Leaseweb bought them...which brings me to my regionalized list of go-to VPS providers (_disclaimer: I primarily use dedicateds these days and my go-to list of dedicated providers for production is entirely different with the exception of Hetzner_):

Singapore/Netherlands (Haarlem)/US East Coast (Virginia): Leaseweb. KVM. I've been been using their Singapore location since they opened there in 2015 without any problems, network and uptime are far superior to the others I tried before them in Singapore (DigitalOcean and a bunch of local providers). Their Netherlands and Virginia locations are also good.

Japan (Tokyo)/US West Coast (Los Angeles). Vultr. KVM. Their Japan location is very stable now and much improved over when they first opened in Japan. Los Angeles location is good and very stable. I'd pick Vultr over DigitalOcean any day because I was less than impressed by DO's stability when I used them a few years ago (New York, Singapore locations)...

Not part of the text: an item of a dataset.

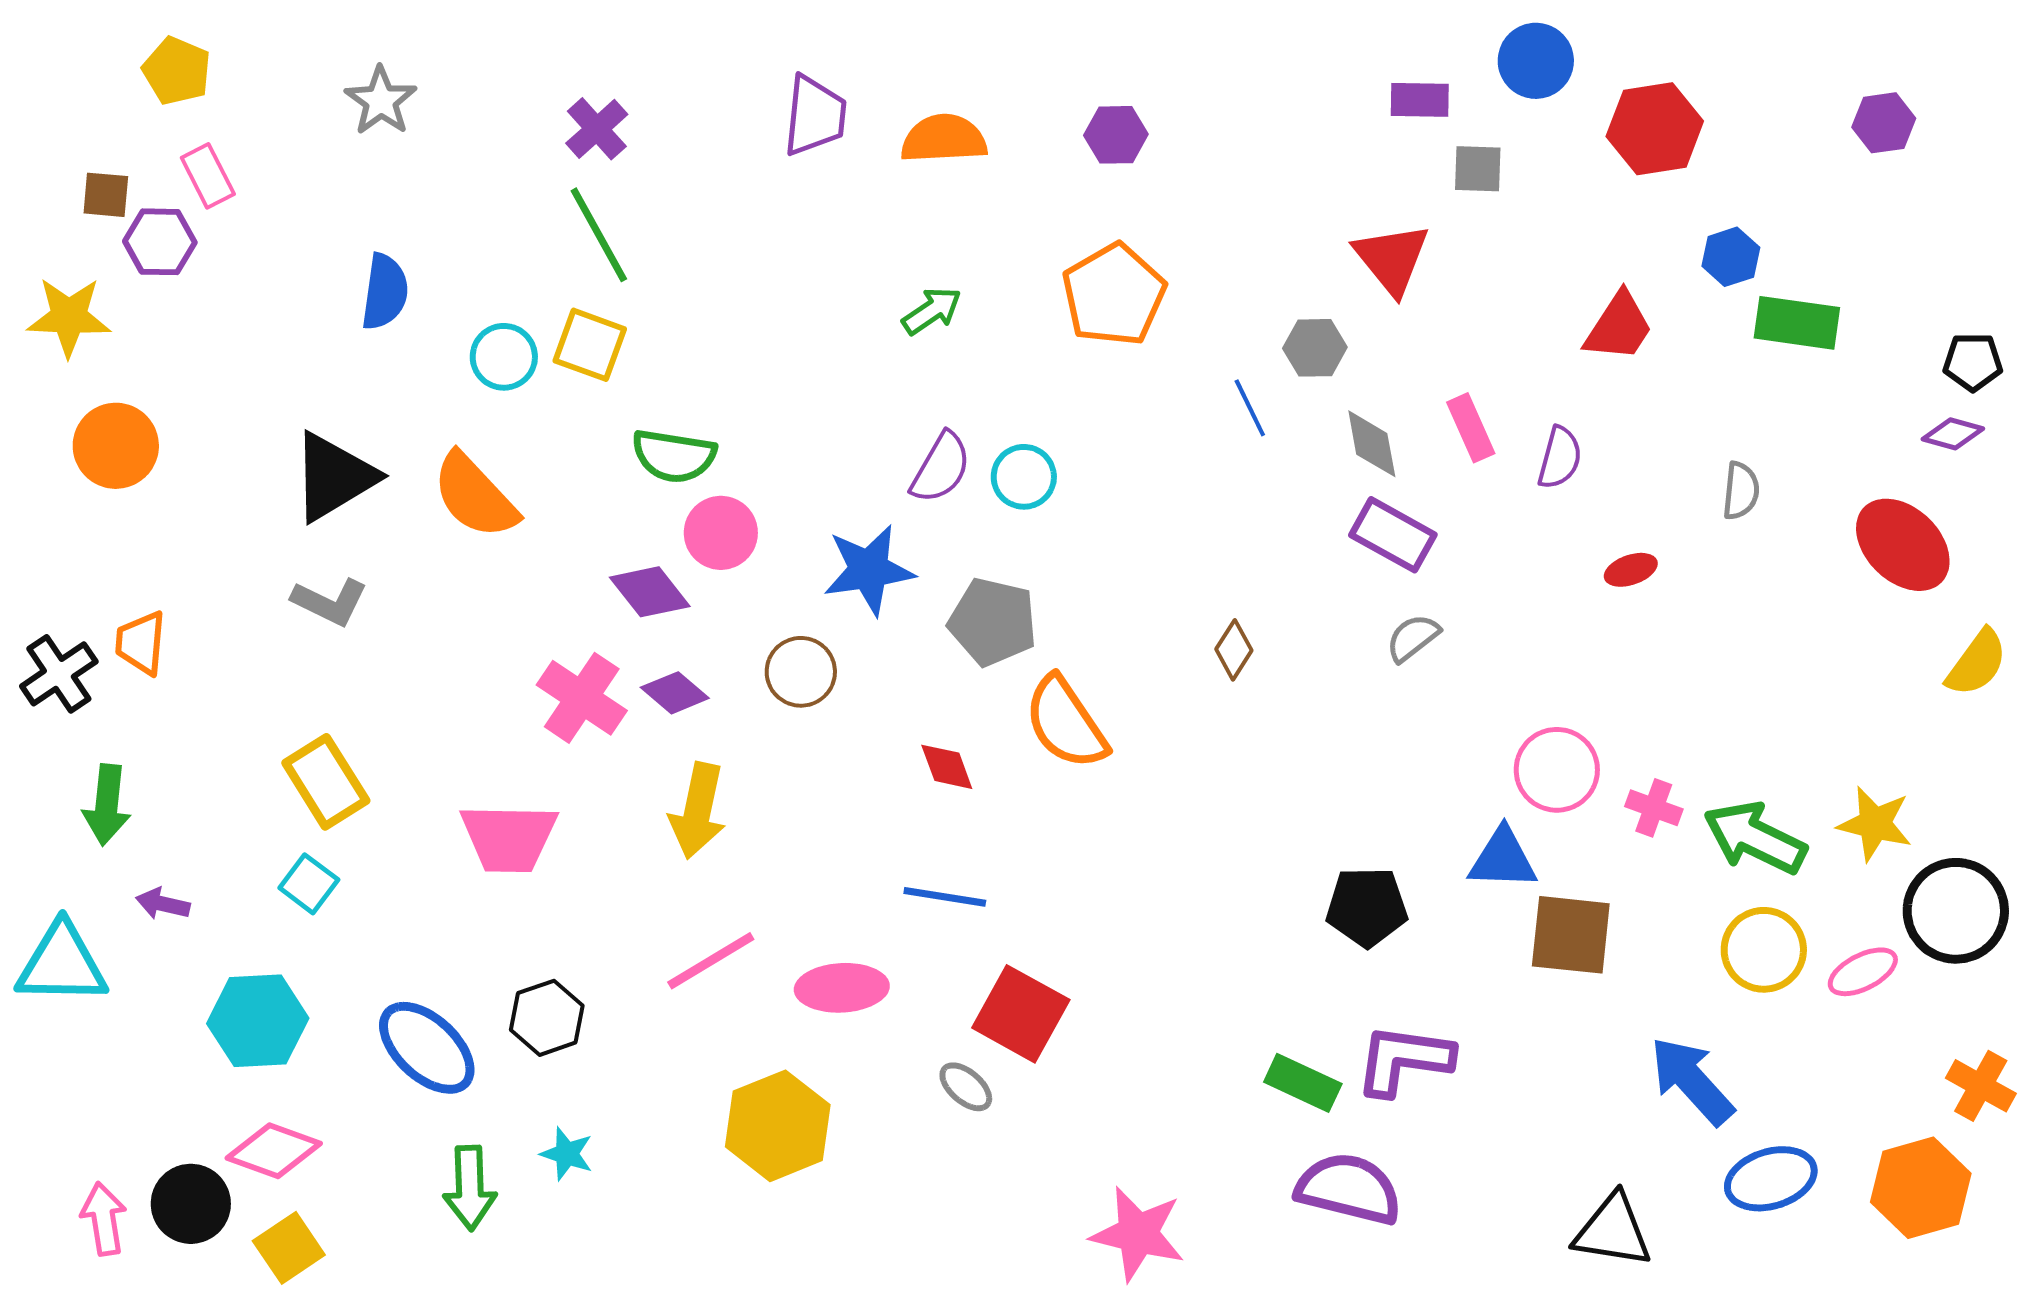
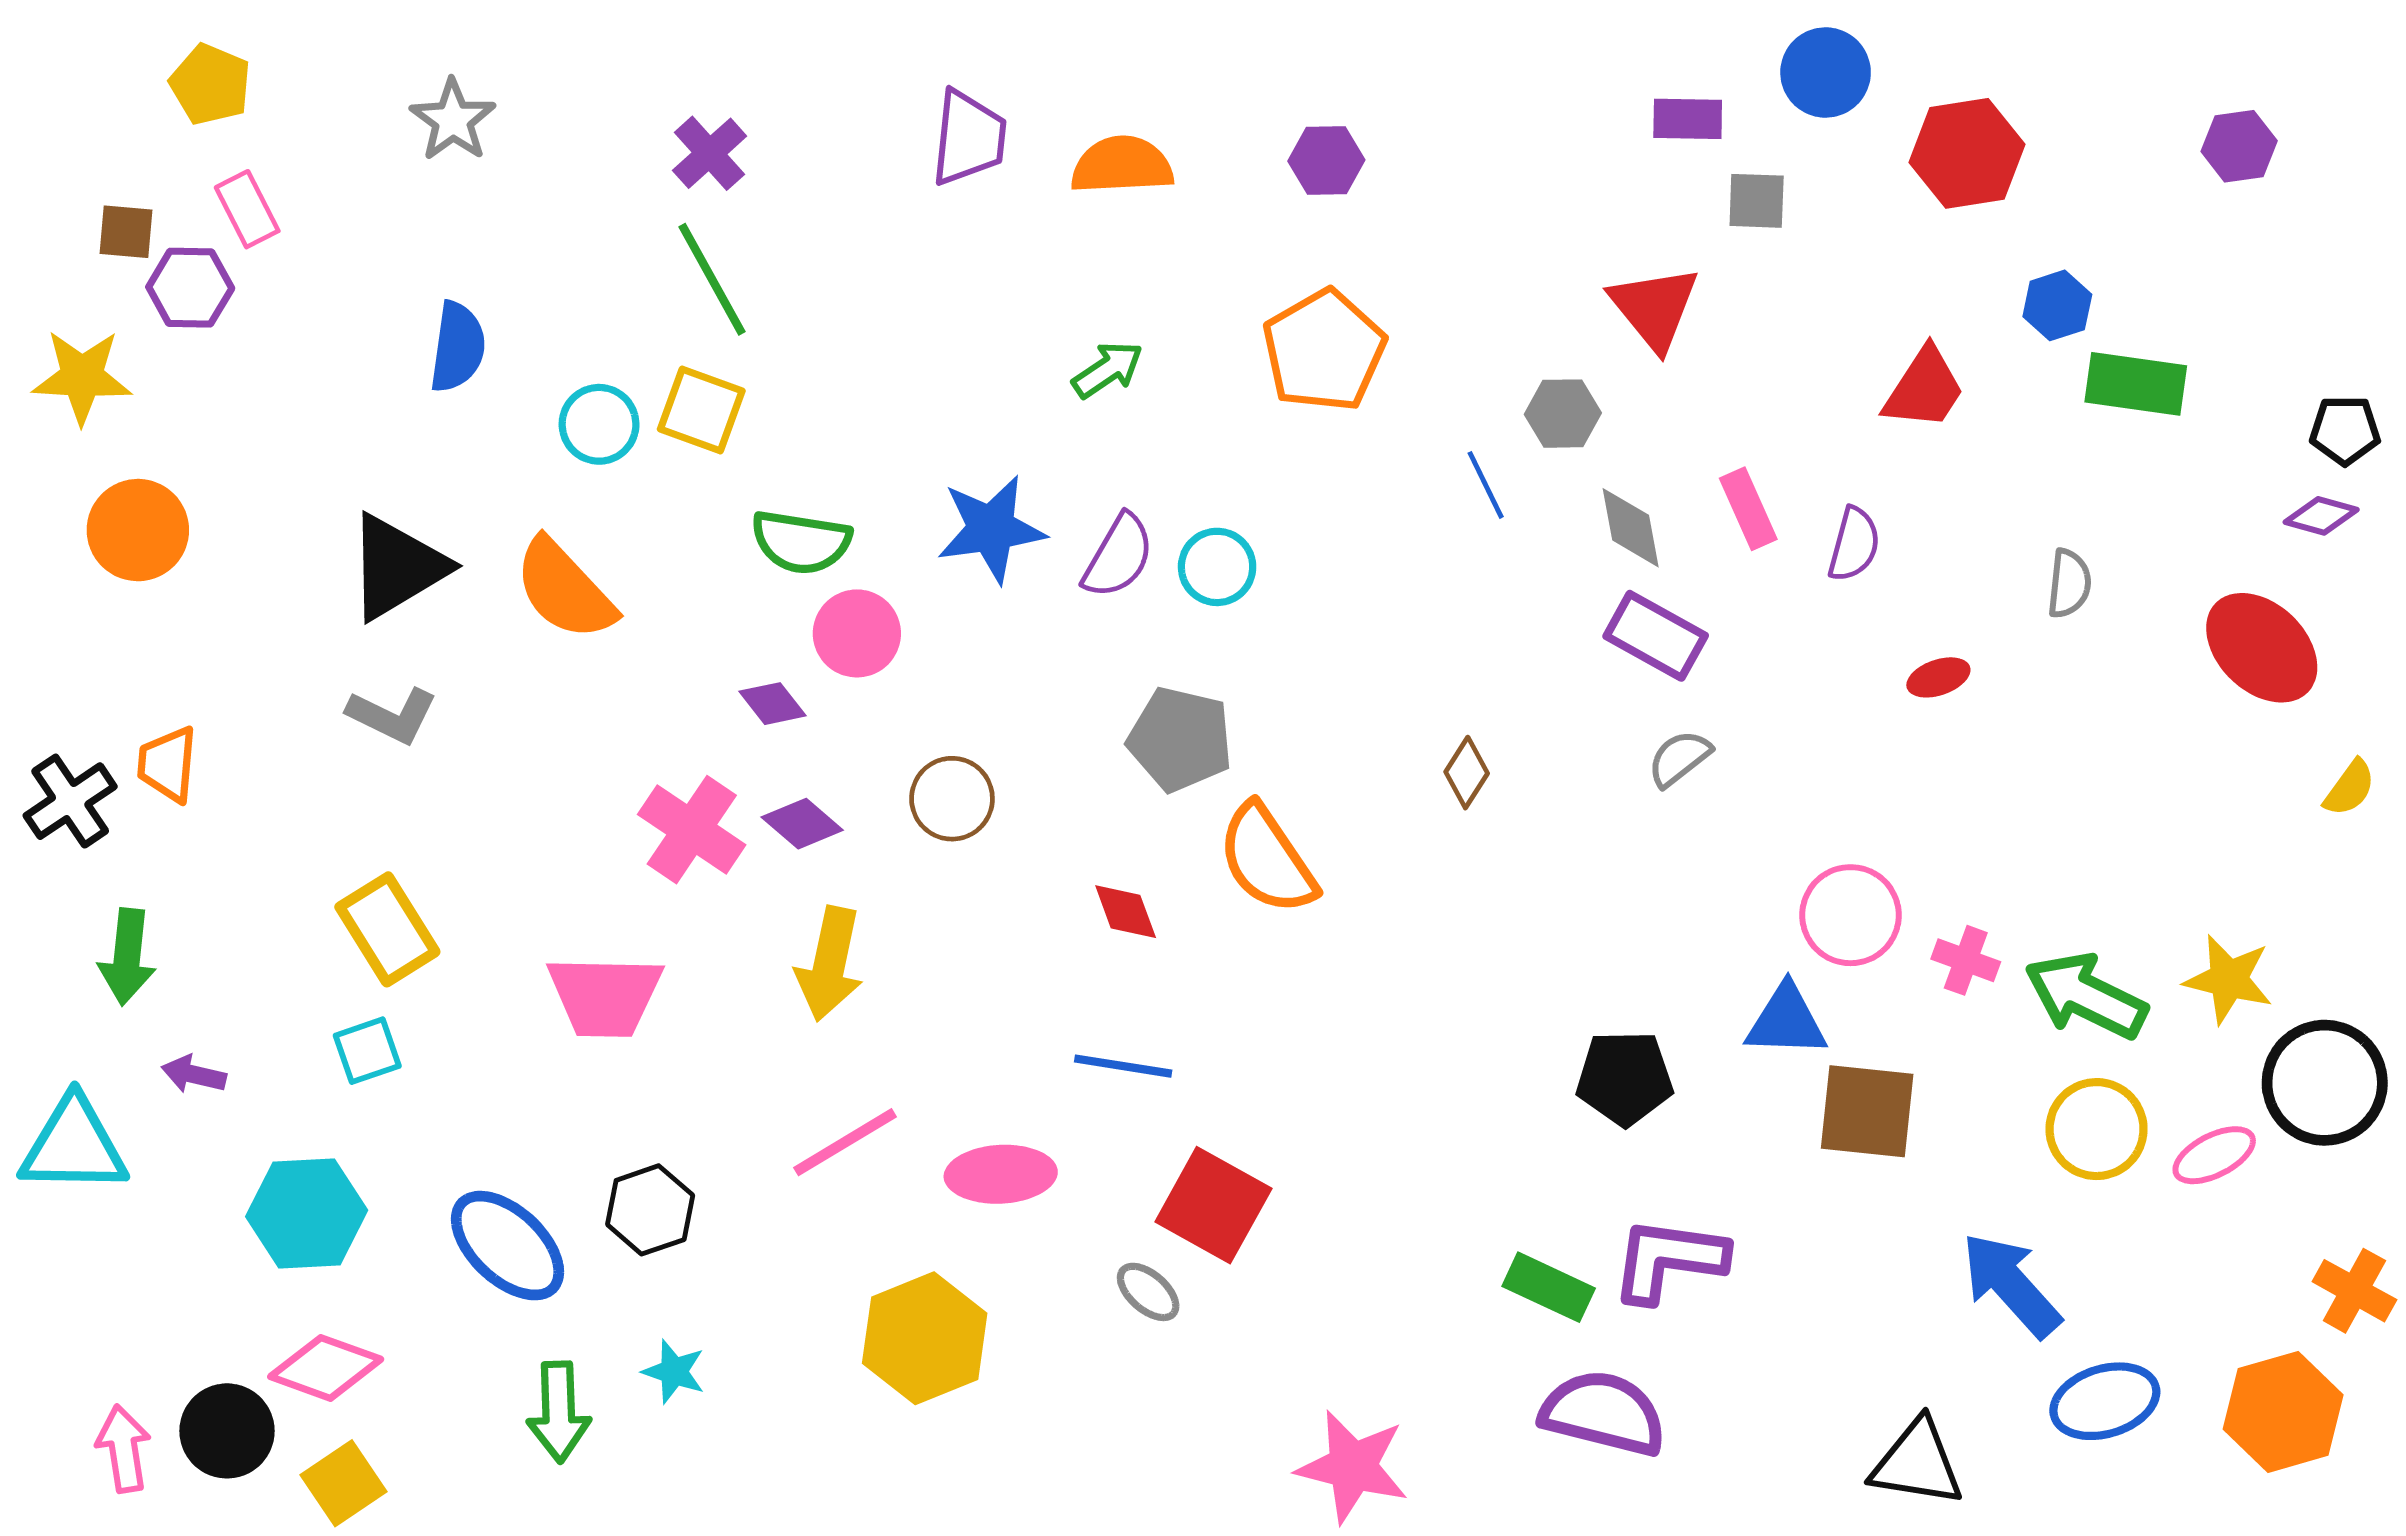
blue star: (869, 570) -> (991, 529), moved
purple diamond: (650, 592) -> (773, 704), size x0.7
yellow semicircle: (1977, 663) -> (2350, 788), size x0.7
cyan square: (309, 884) -> (367, 1051), turned 34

Russia (Saint Petersburg and Moscow): VScale.io. KVM. See my VPSboard review, excellent stability, good network, excellent support. Vscale and their parent Selectel are the only providers I'll consider in Russia.

Italy (Arezzo)/UK (London): ArubaCloud. VMware. Very stable, excellent network in Italy. UK is also good.

Germany (Dusseldorf): Bradler& Krantz's brands ProviderService and UltraVPS.eu. KVM. Excellent stability

Germany (Falkenstein/Nuremberg): Hetzner. KVM. Excellent network. Their VPSs are good for utility roles like DNS etc.

The one thing every provider on this list has in common is stability. In the past 12 months I've opened a combined total of 0 support tickets with these providers.


----------



## jarland (May 11, 2017)

Jonathan said:


> Can't imagine why you use DO



I can't think of one! No but really, I often ask myself the question "Would I use DO if I didn't work there?" The answer is yes, but probably not to the degree that I do. If I had a larger scale business with higher margins I think that might be different, but I operate on the mid range of costs and the low end of margins where I make plenty of profit at scale but need more disk than I can get with an SSD-based provider at reasonable cost. Unique situation, but I did enjoy the product before I applied and that was a driving factor behind my application at least.

I still have KnownHost on my short list for managed providers too


----------



## ChrisM (May 11, 2017)

jarland said:


> I still have KnownHost on my short list for managed providers too



Glad to hear it!


----------



## Lee (May 13, 2017)

So, spent most of today looking through everything and I have got a list of what I need to move, I reckon Digital Ocean it is, 4 droplets and a cPanel VPS should cover it. Now I just need to make it all happen...


----------